Weitere Zukäufe nicht ausgeschlossen
RWE-Chef bekräftigt Expansionspläne

„Wir wollen organisch wachsen, nicht durch große Akquisitionen“, sagte RWE-Konzernchef Harry Roels der „Financial Times Deutschland“ (Montagausgabe). Auch fühle sich der Essener Konzernriese durch die jüngsten Zukäufe des Konkurrenten Eon nicht unter Zugwang, so Roels weiter.

HB FRANKFURT. „Die Akquisitionen, die Eon in den vergangen Wochen publiziert hat, standen bei uns nicht im Vordergrund“, sagte RWE-Chef Harry Roels in einem Interview mit der „Financial Times Deutschland“ (FTD). Beide Konzerne haben unterschiedliche Strategien, begründete Roels die aktuelle Situation.

Roels bekräftigte zugleich die Expansionspläne seines Unternehmens, die insbesondere auf allenfalls mittelgroße Übernahmen in Osteuropa zielen. „Wir wollen organisch wachsen, nicht durch große Akquisitionen“, sagte der Konzernchef: „Ich schließe aber kleine oder mittlere Firmenzukäufe zur Abrundung des Portfolios nicht aus.“ Dies gelte für Gas- und Stromfirmen in Osteuropa und den deutschen Stromerzeuger Steag, sagte Roels dem Blatt zufolge.
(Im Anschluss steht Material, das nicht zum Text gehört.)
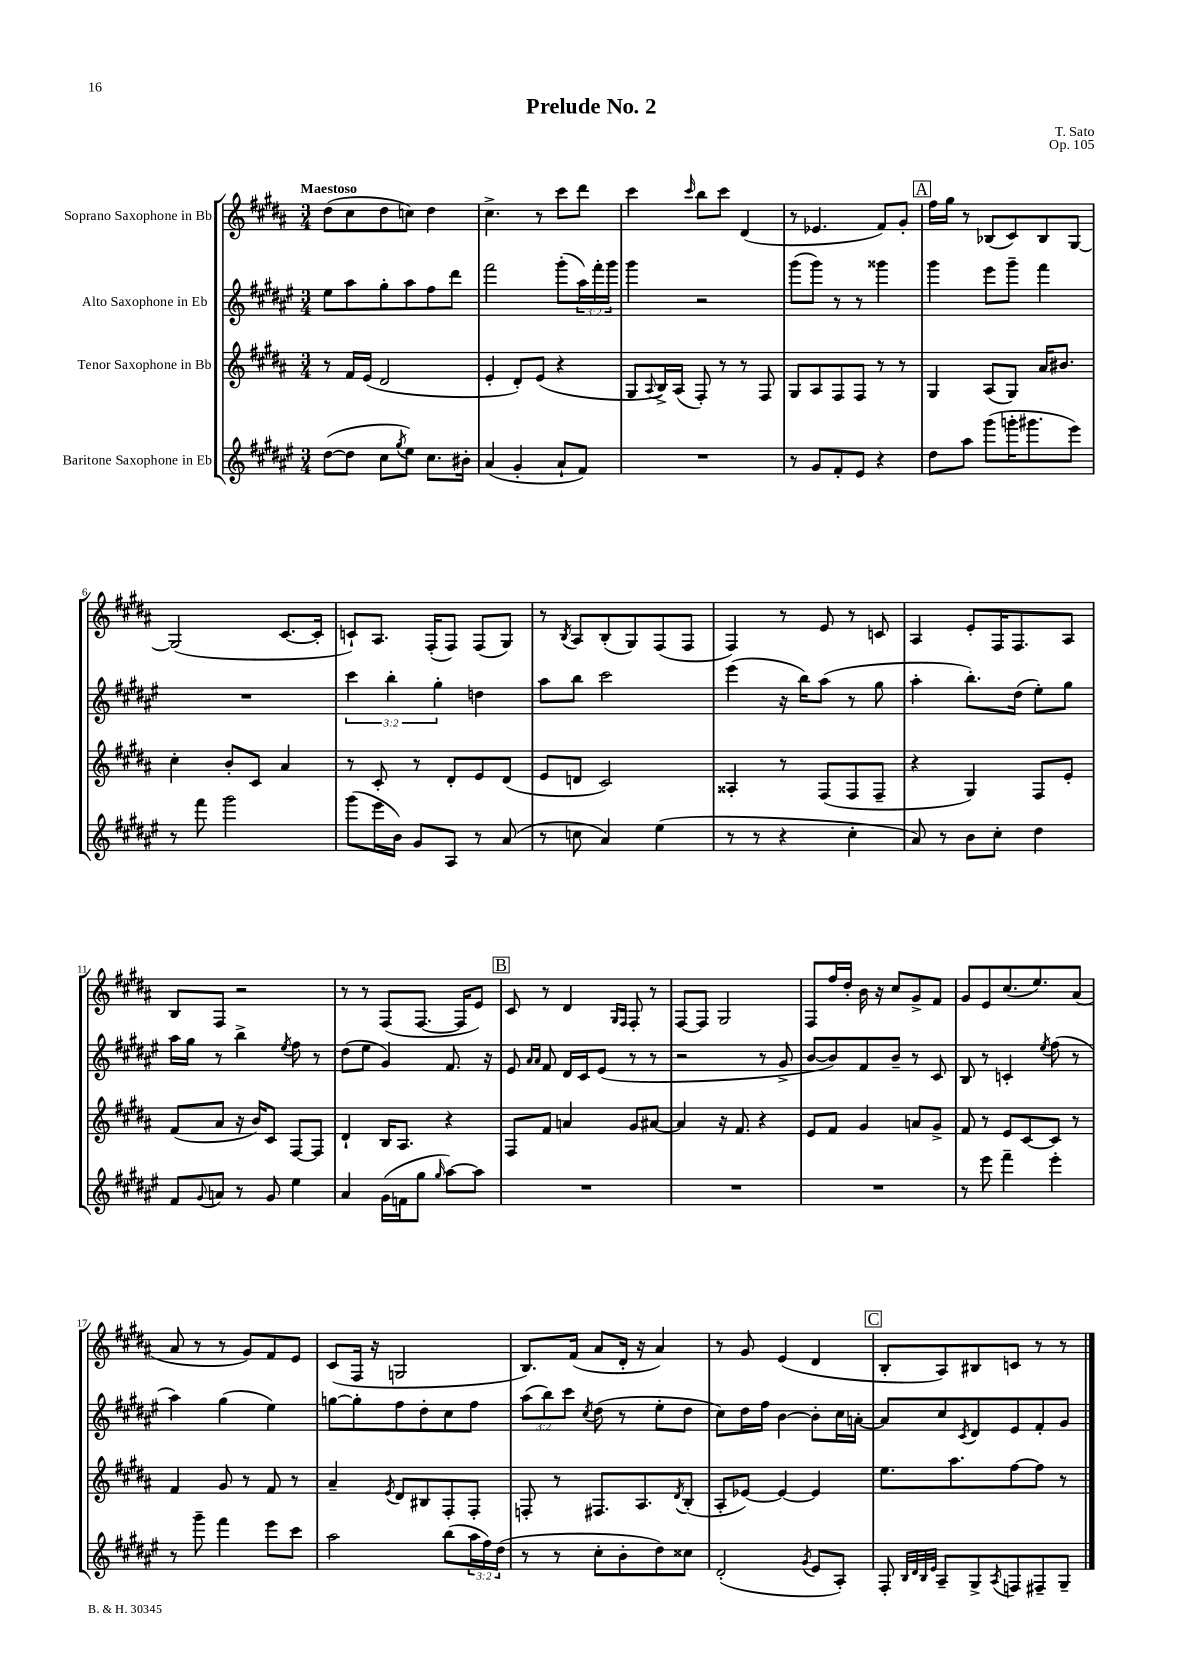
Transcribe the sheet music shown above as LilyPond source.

\header { title = "Prelude No. 2" composer = "T. Sato" opus = "Op. 105" }
<<
\new StaffGroup <<
\new Staff = "s0" \with { instrumentName = "Soprano Saxophone in Bb" } {
    \clef treble \key b \major \numericTimeSignature \time 3/4 \tempo "Maestoso"
    dis''8( cis''8 dis''8 c''8) dis''4 |
    cis''4.-> r8 cis'''8 dis'''8 |
    cis'''4 \grace { cis'''16 } b''8 cis'''8 dis'4( |
    r8 ees'4. fis'8) gis'8-. |
    \mark \markup { \box "A" } fis''16 gis''16 r8 bes8( cis'8) bes8 gis8~ |
    gis2( cis'8.~ cis'16-. |
    c'8-!) ais8. fis16-.( fis8) fis8( gis8) |
    r8 \acciaccatura { b8 } ais8 b8-.( gis8) fis8( fis8 |
    fis4) r8 e'8 r8 c'8 |
    ais4 e'8-. fis16 fis8. ais8 |
    b8 fis8 r2 |
    r8 r8 fis8( fis8.~ fis16 e'8) |
    \mark \markup { \box "B" } cis'8 r8 dis'4 \grace { gis16 fis16 } fis8-. r8 |
    fis8~ fis8 gis2 |
    fis8 fis''16 dis''16-. b'16 r16 cis''8 gis'8-> fis'8 |
    gis'8 e'8 cis''8.( e''8.) ais'8( |
    ais'8 r8 r8 gis'8) fis'8 e'8 |
    cis'8( fis16 r16 g2 |
    b8.) fis'16( ais'8 dis'16-. r16 ais'4) |
    r8 gis'8 e'4( dis'4 |
    \mark \markup { \box "C" } b8-. ais8) bis8 c'8 r8 r8 \bar "|." |
}
\new Staff = "s1" \with { instrumentName = "Alto Saxophone in Eb" } {
    \clef treble \key fis \major \numericTimeSignature \time 3/4 \override Staff.TupletNumber.text = #tuplet-number::calc-fraction-text
    eis''8 ais''8 gis''8-. ais''8 fis''8 dis'''8 |
    fis'''2 gis'''8-.( \tuplet 3/2 { ais''16) fis'''16-. gis'''16 } |
    gis'''4 r2 |
    gis'''8( gis'''8) r8 r8 gisis'''4 |
    \mark \markup { \box "A" } gis'''4 eis'''8 gis'''8-- fis'''4 |
    R2. |
    \tuplet 3/2 { cis'''4 b''4-. gis''4-. } d''4 |
    ais''8 b''8 cis'''2 |
    eis'''4( r16 b''16) ais''8( r8 gis''8 |
    ais''4-. b''8.-.) dis''16( eis''8-.) gis''8 |
    ais''16 gis''16 r8 b''4-> \acciaccatura { eis''8 } fis''8 r8 |
    dis''8( eis''8 gis'4) fis'8. r16 |
    \mark \markup { \box "B" } eis'8 \grace { ais'16 ais'16 } fis'8 dis'16 cis'16 eis'8( r8 r8 |
    r2 r8 gis'8-> |
    b'8~ b'8) fis'8 b'8-- r8 cis'8 |
    b8 r8 c'4-. \acciaccatura { eis''8 } fis''8( r8 |
    ais''4) gis''4( eis''4) |
    g''8~ g''8-. fis''8 dis''8-. cis''8 fis''8 |
    \tuplet 3/2 { ais''8( b''8) cis'''8 } \acciaccatura { cis''8 } dis''8( r8 eis''8-. dis''8 |
    cis''8) dis''16 fis''16 b'4~ b'8-. cis''16 a'16~-. |
    \mark \markup { \box "C" } a'8 cis''8 \acciaccatura { cis'8 } dis'8 eis'8 fis'8-. gis'8 \bar "|." |
}
\new Staff = "s2" \with { instrumentName = "Tenor Saxophone in Bb" } {
    \clef treble \key b \major \numericTimeSignature \time 3/4
    r8 fis'16 e'16( dis'2 |
    e'4-. dis'8-.) e'8( r4 |
    gis8 \appoggiatura { ais8 } b16->) ais16( fis8-.) r8 r8 fis8 |
    gis8 ais8 fis8 fis8 r8 r8 |
    \mark \markup { \box "A" } gis4 ais8( gis8) ais'16 bis'8. |
    cis''4-. b'8-. cis'8 ais'4 |
    r8 cis'8-. r8 dis'8-. e'8 dis'8( |
    e'8 d'8 cis'2) |
    aisis4-. r8 fis8( fis8 fis8-- |
    r4 gis4) fis8 e'8-. |
    fis'8( ais'8 r16 b'16) cis'8 fis8~ fis8 |
    dis'4-! b16 ais8. r4 |
    \mark \markup { \box "B" } fis8 fis'8 a'4 gis'8 ais'8~ |
    ais'4 r16 fis'8. r4 |
    e'8 fis'8 gis'4 a'8 gis'8-> |
    fis'8 r8 e'8 cis'8~ cis'8 r8 |
    fis'4 gis'8 r8 fis'8 r8 |
    ais'4-- \acciaccatura { e'8 } dis'8 bis8 fis8-. fis8-. |
    f8-. r8 fis8. ais8. \acciaccatura { dis'8 } b8-.( |
    ais8-. ees'8~) ees'4~ ees'4 |
    \mark \markup { \box "C" } e''8. ais''8. fis''8~ fis''8 r8 \bar "|." |
}
\new Staff = "s3" \with { instrumentName = "Baritone Saxophone in Eb" } {
    \clef treble \key fis \major \numericTimeSignature \time 3/4 \override Staff.TupletNumber.text = #tuplet-number::calc-fraction-text
    dis''8~( dis''8 cis''8 \acciaccatura { gis''8 } eis''8) cis''8. bis'16-. |
    ais'4( gis'4-. ais'8-! fis'8) |
    R2. |
    r8 gis'8 fis'8-. eis'8 r4 |
    \mark \markup { \box "A" } dis''8 ais''8 gis'''8( g'''16-. gis'''8. eis'''8) |
    r8 fis'''8 gis'''2 |
    gis'''8( eis'''16 b'16) gis'8 ais8 r8 ais'8( |
    r8 c''8 ais'4) eis''4( |
    r8 r8 r4 cis''4-. |
    ais'8) r8 b'8 cis''8-. dis''4 |
    fis'8 \appoggiatura { gis'8 } a'8 r8 gis'8 eis''4 |
    ais'4 gis'16( f'16 gis''8 \grace { gis''16 } ais''8~) ais''8 |
    \mark \markup { \box "B" } R2. |
    R2. |
    R2. |
    r8 eis'''8 fis'''4-- eis'''4-. |
    r8 gis'''8-- fis'''4 eis'''8 cis'''8 |
    ais''2 b''8( \tuplet 3/2 { ais''16 fis''16) dis''16( } |
    r8 r8 cis''8-. b'8-. dis''8) cisis''8 |
    dis'2-.( \acciaccatura { gis'8 } eis'8 ais8-.) |
    \mark \markup { \box "C" } fis8-. \grace { b32 dis'32 b32 eis'32 } ais8-- gis8-> \acciaccatura { ais8 } f8 fis8-- gis8-- \bar "|." |
}
>>
>>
RWE hatte im Sommer mit der RAG eine Eckpunktevereinbarung zur Kooperation in der Stromwirtschaft unterzeichnet. Sie enthält unter anderem eine Option, die RWE den Einstieg bei der RAG-Tochter Steag ermöglicht. „Wir werden sie sehr wahrscheinlich ausüben“, sagte Roels nun.

Nach dem deutlichen Schuldenabbau der vergangenen anderthalb Jahre sieht er günstige finanzielle Bedingungen für Zukäufe. „Die Stärkung unserer finanziellen Basis war bei meinem Amtsantritt ein vordringliches Ziel - zum Jahresende 2004 werden wir erreichen, was wir angekündigt haben.“

Deutschlands größter Versorger Eonhatte zuletzt den Einstieg ins Gasgeschäft des ungarischen Energiekonzerns Mol bekannt gegeben. Der Konzern strebt weitere Übernahmen in Osteuropa an. Sehr große Akquisitionen sind nach Worten von Eon-Chef Wulf Bernotat allerdings nicht zu erwarten.